* TASK TO COMPLETE *
Under this line are the records; repeat exactly the lines starting at the one containing "46: (305, 323, 9.15)" and ending at the one containing "51: (1236, 374, 3.10)", omitting pictures.

§

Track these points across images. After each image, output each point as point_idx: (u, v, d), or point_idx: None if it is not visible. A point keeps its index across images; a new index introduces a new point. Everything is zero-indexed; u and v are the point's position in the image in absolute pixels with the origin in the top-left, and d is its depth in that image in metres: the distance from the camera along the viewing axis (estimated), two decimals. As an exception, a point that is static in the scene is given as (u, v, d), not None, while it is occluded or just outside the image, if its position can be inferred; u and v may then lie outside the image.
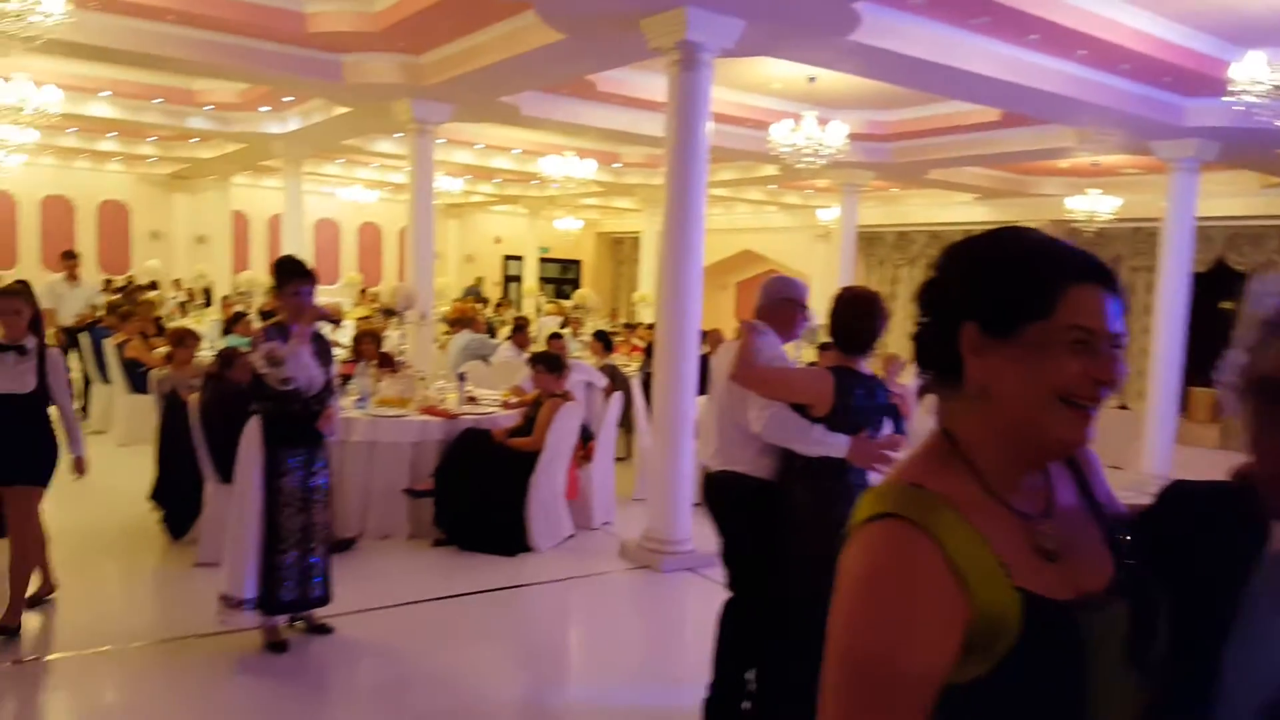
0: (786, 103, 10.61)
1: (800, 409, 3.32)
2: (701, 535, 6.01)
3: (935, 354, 1.15)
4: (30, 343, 4.30)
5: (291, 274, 4.16)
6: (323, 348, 4.30)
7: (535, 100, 9.69)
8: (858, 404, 3.27)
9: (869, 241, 18.45)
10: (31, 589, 4.52)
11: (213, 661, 4.18)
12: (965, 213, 16.69)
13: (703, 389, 6.53)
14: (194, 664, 4.17)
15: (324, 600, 4.37)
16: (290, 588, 4.21)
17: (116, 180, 19.14)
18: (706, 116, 5.75)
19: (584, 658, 4.68)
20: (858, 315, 3.32)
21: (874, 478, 3.24)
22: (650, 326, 13.22)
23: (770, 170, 13.54)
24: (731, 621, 3.67)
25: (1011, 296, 1.08)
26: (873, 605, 1.01)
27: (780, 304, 3.69)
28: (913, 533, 1.02)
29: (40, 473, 4.35)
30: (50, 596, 4.76)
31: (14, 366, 4.25)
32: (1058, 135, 10.06)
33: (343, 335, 10.04)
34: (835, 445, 3.24)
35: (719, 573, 5.63)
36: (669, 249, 5.78)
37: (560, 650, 4.77)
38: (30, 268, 16.42)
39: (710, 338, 8.11)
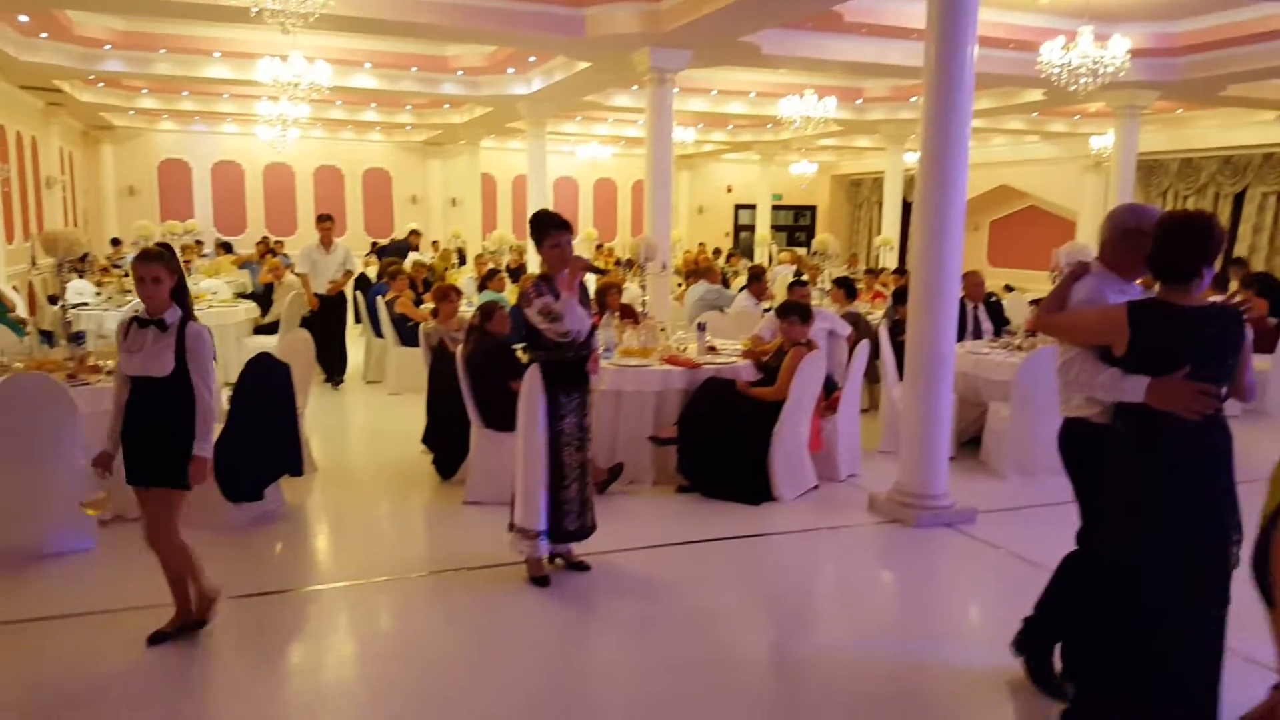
0: (1057, 19, 9.79)
1: (1108, 352, 3.08)
2: (961, 490, 5.85)
3: None
4: (172, 316, 3.66)
5: (549, 226, 4.40)
6: (584, 295, 4.53)
7: (776, 38, 9.50)
8: (1167, 341, 2.97)
9: (1148, 171, 16.78)
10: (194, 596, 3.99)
11: (482, 592, 4.50)
12: (1263, 133, 14.78)
13: (961, 335, 6.23)
14: (465, 594, 4.51)
15: (593, 528, 4.71)
16: (573, 519, 4.57)
17: (378, 149, 20.80)
18: (973, 38, 5.34)
19: (833, 608, 4.65)
20: (1178, 239, 2.99)
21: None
22: (896, 271, 12.78)
23: (1035, 96, 12.59)
24: (1062, 575, 3.56)
25: None
26: None
27: (1125, 236, 3.29)
28: None
29: (180, 474, 3.70)
30: (200, 628, 4.00)
31: (152, 345, 3.62)
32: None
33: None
34: (1130, 388, 2.98)
35: (981, 529, 5.53)
36: (926, 186, 5.47)
37: (809, 599, 4.75)
38: (307, 234, 18.26)
39: (966, 280, 7.71)
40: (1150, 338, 2.98)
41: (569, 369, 4.47)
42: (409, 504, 5.96)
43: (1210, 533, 2.99)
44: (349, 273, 9.56)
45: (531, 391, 4.46)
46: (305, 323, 9.15)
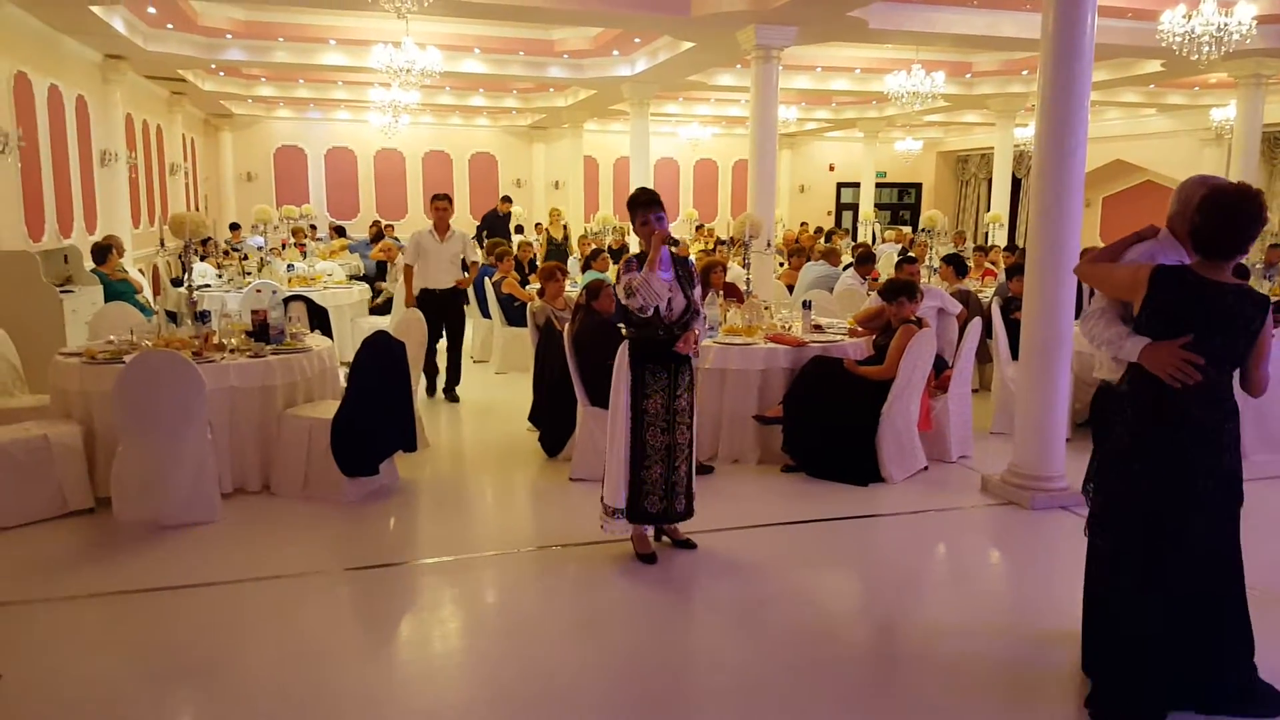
0: (1177, -15, 9.20)
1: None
2: (1077, 472, 5.55)
3: None
4: None
5: (637, 204, 4.37)
6: (685, 272, 4.43)
7: (884, 11, 9.22)
8: (1178, 307, 2.98)
9: (1271, 144, 15.86)
10: None
11: (587, 568, 4.49)
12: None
13: (1077, 313, 5.97)
14: (570, 570, 4.51)
15: (686, 514, 4.55)
16: (655, 501, 4.44)
17: (484, 134, 21.07)
18: (1093, 6, 5.11)
19: (944, 591, 4.47)
20: (1221, 214, 2.94)
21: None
22: (1007, 249, 12.29)
23: (1153, 67, 11.92)
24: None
25: None
26: None
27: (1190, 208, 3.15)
28: None
29: None
30: None
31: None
32: None
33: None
34: (1131, 346, 3.04)
35: None
36: (1044, 161, 5.25)
37: (920, 581, 4.59)
38: (417, 218, 18.61)
39: (1083, 254, 7.32)
40: (1164, 300, 3.00)
41: (657, 347, 4.36)
42: (516, 481, 6.01)
43: (1184, 512, 3.02)
44: (474, 265, 7.99)
45: (619, 369, 4.41)
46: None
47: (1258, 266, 10.68)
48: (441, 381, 8.03)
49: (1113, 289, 3.18)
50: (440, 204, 7.82)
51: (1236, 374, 3.10)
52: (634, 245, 13.02)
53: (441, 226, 7.77)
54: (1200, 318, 2.97)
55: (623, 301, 4.33)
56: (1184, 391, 2.99)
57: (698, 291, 4.46)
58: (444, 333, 7.77)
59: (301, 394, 5.67)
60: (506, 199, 15.79)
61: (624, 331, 4.48)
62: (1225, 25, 8.22)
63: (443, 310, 7.67)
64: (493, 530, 5.12)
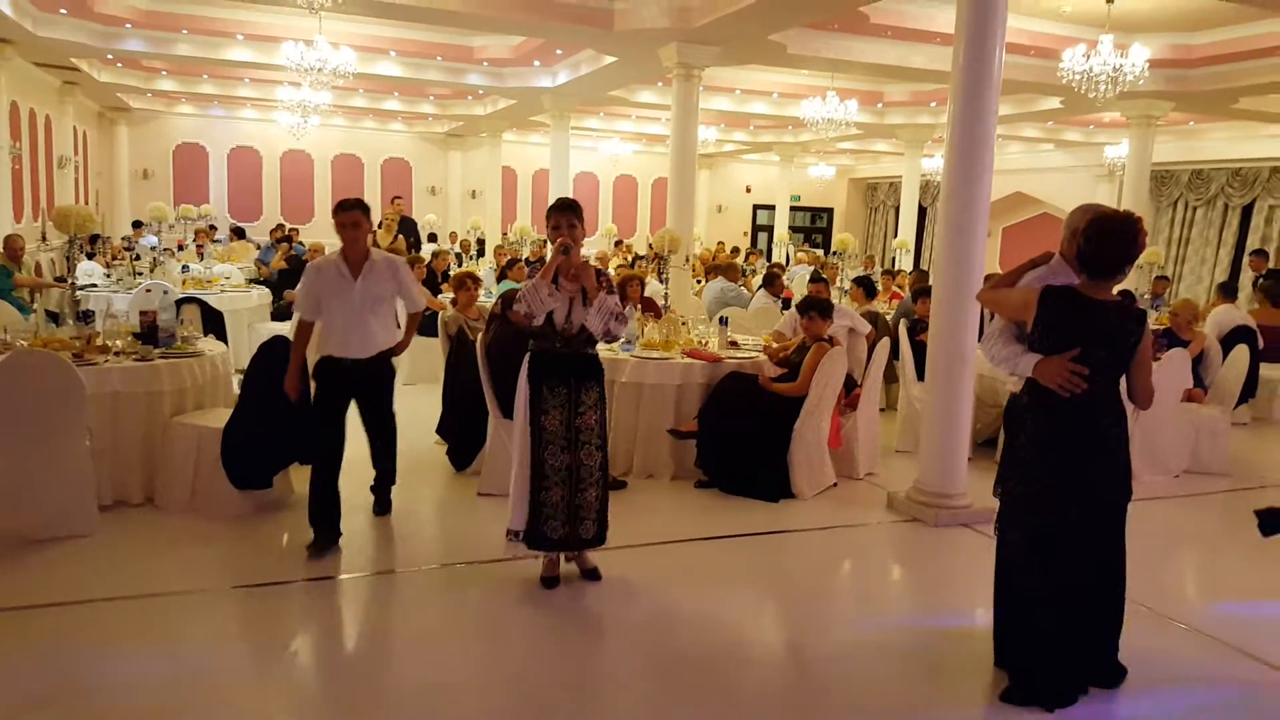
0: (1079, 28, 9.67)
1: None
2: (979, 490, 5.68)
3: None
4: None
5: (550, 210, 4.27)
6: (598, 286, 4.17)
7: (803, 37, 9.38)
8: (1066, 324, 3.22)
9: (1159, 181, 16.78)
10: None
11: (492, 588, 4.34)
12: (1273, 147, 14.77)
13: (980, 336, 6.11)
14: (474, 590, 4.35)
15: (596, 541, 4.31)
16: (556, 526, 4.19)
17: (399, 139, 20.70)
18: (1001, 40, 5.28)
19: (850, 606, 4.48)
20: (1102, 236, 3.18)
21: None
22: (916, 272, 12.57)
23: (1052, 104, 12.42)
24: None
25: None
26: None
27: (1076, 235, 3.42)
28: None
29: None
30: None
31: None
32: None
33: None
34: (1025, 363, 3.28)
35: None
36: (952, 186, 5.38)
37: (827, 596, 4.59)
38: (324, 222, 18.09)
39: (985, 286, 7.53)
40: (1052, 318, 3.25)
41: (554, 360, 4.17)
42: (421, 495, 5.84)
43: (1080, 504, 3.30)
44: (412, 318, 5.10)
45: (521, 382, 4.22)
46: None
47: (1145, 297, 11.17)
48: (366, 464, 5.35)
49: (1009, 311, 3.42)
50: (351, 218, 4.61)
51: (1124, 385, 3.37)
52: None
53: (356, 254, 4.71)
54: (1085, 332, 3.23)
55: (513, 308, 4.19)
56: (1075, 400, 3.24)
57: (609, 301, 4.16)
58: (371, 425, 5.08)
59: (191, 401, 5.40)
60: (396, 198, 14.36)
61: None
62: (1120, 66, 8.62)
63: (364, 392, 4.89)
64: (394, 546, 4.94)
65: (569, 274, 4.11)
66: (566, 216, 4.18)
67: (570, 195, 13.90)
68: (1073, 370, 3.19)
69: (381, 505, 5.30)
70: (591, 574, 4.44)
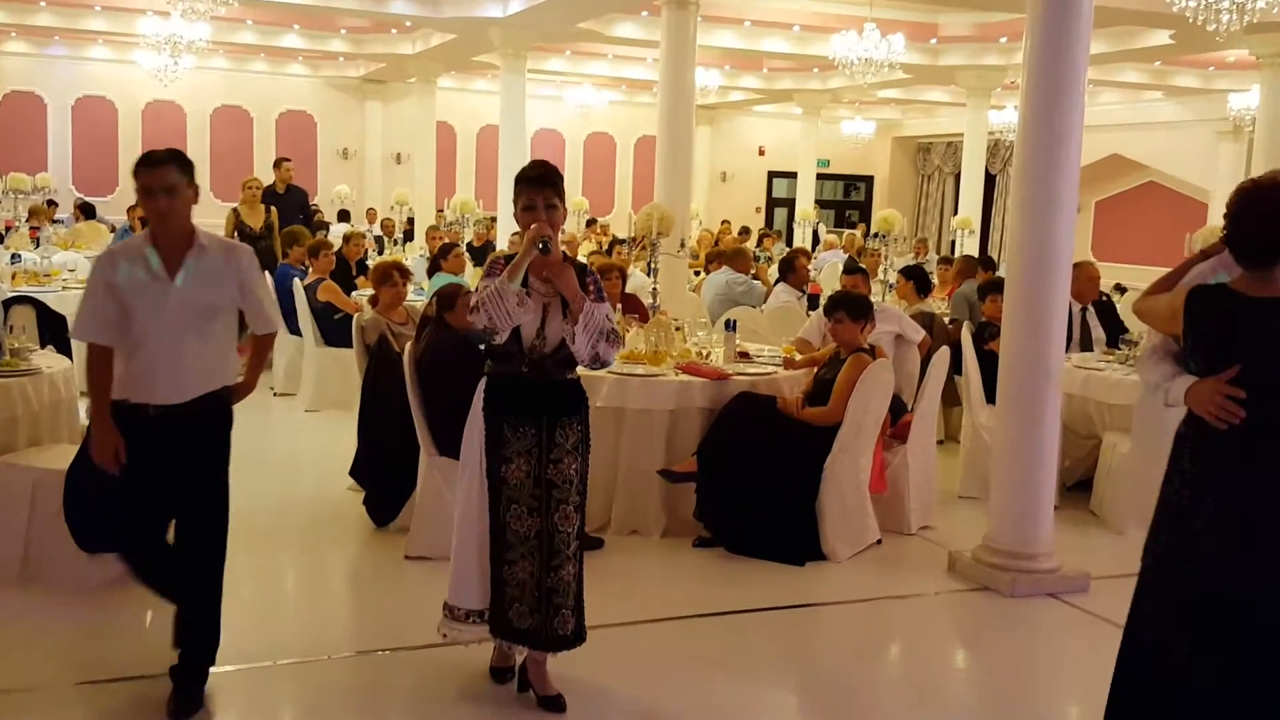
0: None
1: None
2: (1069, 548, 5.77)
3: None
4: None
5: (519, 180, 4.07)
6: (578, 283, 3.97)
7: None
8: (1218, 333, 3.19)
9: (1303, 139, 16.82)
10: None
11: (424, 682, 4.34)
12: None
13: (1067, 345, 6.16)
14: (401, 684, 4.34)
15: (574, 639, 4.10)
16: (524, 613, 4.04)
17: (299, 86, 20.74)
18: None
19: (902, 704, 4.49)
20: (1246, 207, 3.15)
21: None
22: (982, 261, 12.62)
23: (1161, 39, 12.53)
24: None
25: None
26: None
27: None
28: None
29: None
30: None
31: None
32: None
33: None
34: (1176, 388, 3.27)
35: (1095, 600, 5.42)
36: (1031, 147, 5.41)
37: (869, 690, 4.60)
38: (205, 202, 18.02)
39: (1077, 275, 7.55)
40: (1202, 328, 3.21)
41: (521, 390, 4.02)
42: (331, 560, 5.86)
43: (1259, 584, 3.11)
44: (264, 339, 4.37)
45: (473, 415, 4.11)
46: None
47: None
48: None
49: (1160, 323, 3.44)
50: (161, 179, 3.86)
51: None
52: (503, 240, 12.96)
53: (170, 237, 3.97)
54: (1247, 343, 3.15)
55: (469, 318, 4.02)
56: (1244, 431, 3.11)
57: (598, 313, 3.95)
58: (183, 522, 4.14)
59: (24, 435, 5.42)
60: (281, 162, 13.68)
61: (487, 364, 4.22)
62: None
63: (175, 461, 4.02)
64: (295, 629, 4.94)
65: (542, 274, 3.96)
66: (543, 193, 3.99)
67: (526, 160, 13.91)
68: (1229, 394, 3.10)
69: (184, 691, 4.06)
70: (553, 703, 4.13)
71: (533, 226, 3.90)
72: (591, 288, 4.00)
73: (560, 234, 4.13)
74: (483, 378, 4.13)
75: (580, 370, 4.12)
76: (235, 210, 11.23)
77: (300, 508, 6.55)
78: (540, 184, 4.01)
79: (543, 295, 3.97)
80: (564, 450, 4.05)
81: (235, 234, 10.80)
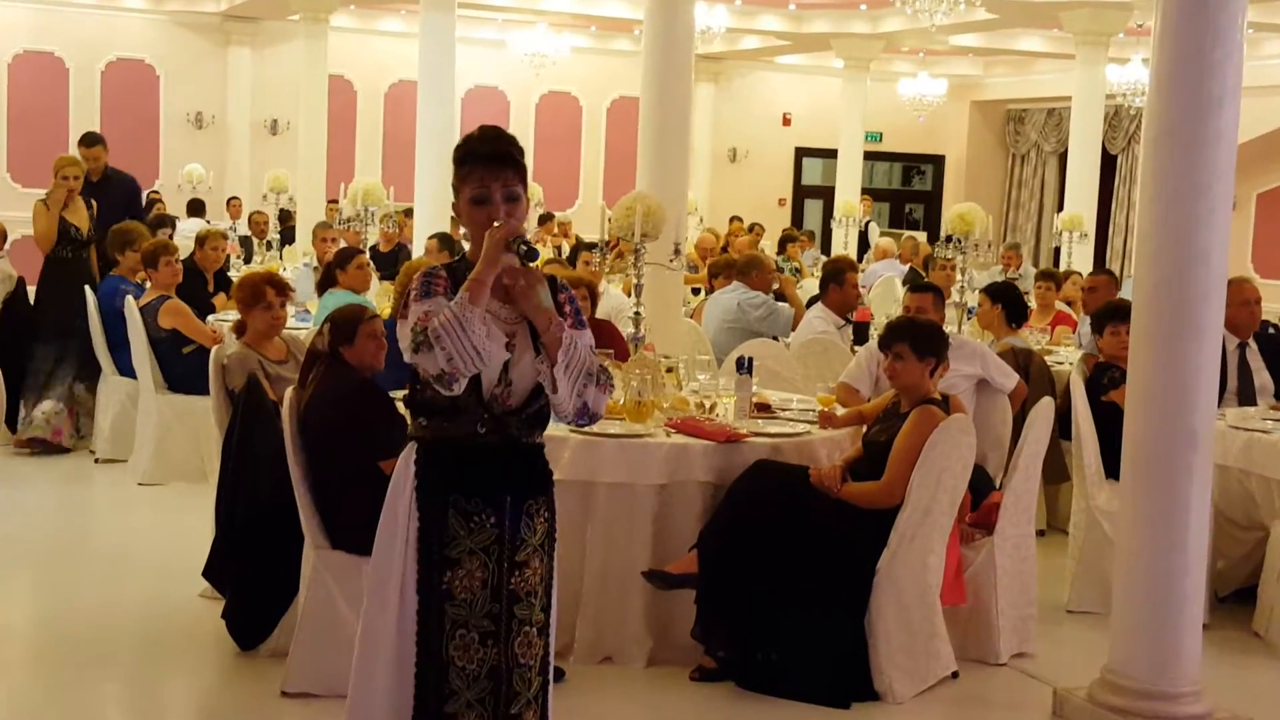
0: None
1: None
2: (1223, 682, 5.84)
3: None
4: None
5: (474, 157, 3.96)
6: (545, 304, 3.89)
7: None
8: None
9: None
10: None
11: None
12: None
13: (1219, 396, 6.23)
14: None
15: None
16: None
17: (134, 27, 20.81)
18: None
19: None
20: None
21: None
22: (1099, 275, 12.71)
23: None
24: None
25: None
26: None
27: None
28: None
29: None
30: None
31: None
32: None
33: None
34: None
35: None
36: (1165, 122, 5.50)
37: None
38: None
39: (1232, 296, 7.64)
40: None
41: (475, 458, 3.97)
42: (171, 694, 5.92)
43: None
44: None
45: (394, 497, 4.01)
46: None
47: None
48: None
49: None
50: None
51: None
52: (420, 246, 12.92)
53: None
54: None
55: (408, 358, 3.99)
56: None
57: (581, 344, 3.89)
58: None
59: None
60: (88, 139, 13.51)
61: (408, 420, 4.18)
62: None
63: None
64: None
65: (503, 293, 3.85)
66: (501, 175, 3.93)
67: (456, 129, 13.89)
68: None
69: None
70: None
71: (496, 225, 3.82)
72: (568, 309, 3.93)
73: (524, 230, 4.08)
74: (410, 443, 4.10)
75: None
76: (44, 202, 11.01)
77: (130, 619, 6.57)
78: (496, 163, 3.94)
79: (505, 323, 3.86)
80: (531, 548, 3.99)
81: (57, 239, 10.68)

§

* TASK SOLUTION *
46: (305, 323, 9.15)
0: (1177, -15, 9.20)
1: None
2: (1077, 472, 5.55)
3: None
4: None
5: (637, 204, 4.37)
6: (685, 272, 4.43)
7: (884, 11, 9.22)
8: (1178, 307, 2.98)
9: (1271, 144, 15.86)
10: None
11: (587, 568, 4.49)
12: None
13: (1077, 313, 5.97)
14: (570, 570, 4.51)
15: (686, 514, 4.55)
16: (655, 501, 4.44)
17: (484, 134, 21.07)
18: (1093, 6, 5.11)
19: (944, 591, 4.47)
20: (1221, 214, 2.94)
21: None
22: (1007, 249, 12.29)
23: (1153, 67, 11.92)
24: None
25: None
26: None
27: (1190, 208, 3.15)
28: None
29: None
30: None
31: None
32: None
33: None
34: (1131, 346, 3.04)
35: None
36: (1044, 161, 5.25)
37: (920, 581, 4.59)
38: (417, 218, 18.61)
39: (1083, 254, 7.32)
40: (1164, 300, 3.00)
41: (657, 347, 4.36)
42: (516, 481, 6.01)
43: (1184, 512, 3.02)
44: (474, 265, 7.99)
45: (619, 369, 4.41)
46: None
47: (1258, 266, 10.68)
48: (441, 381, 8.03)
49: (1113, 289, 3.18)
50: (440, 204, 7.82)
51: (1236, 374, 3.10)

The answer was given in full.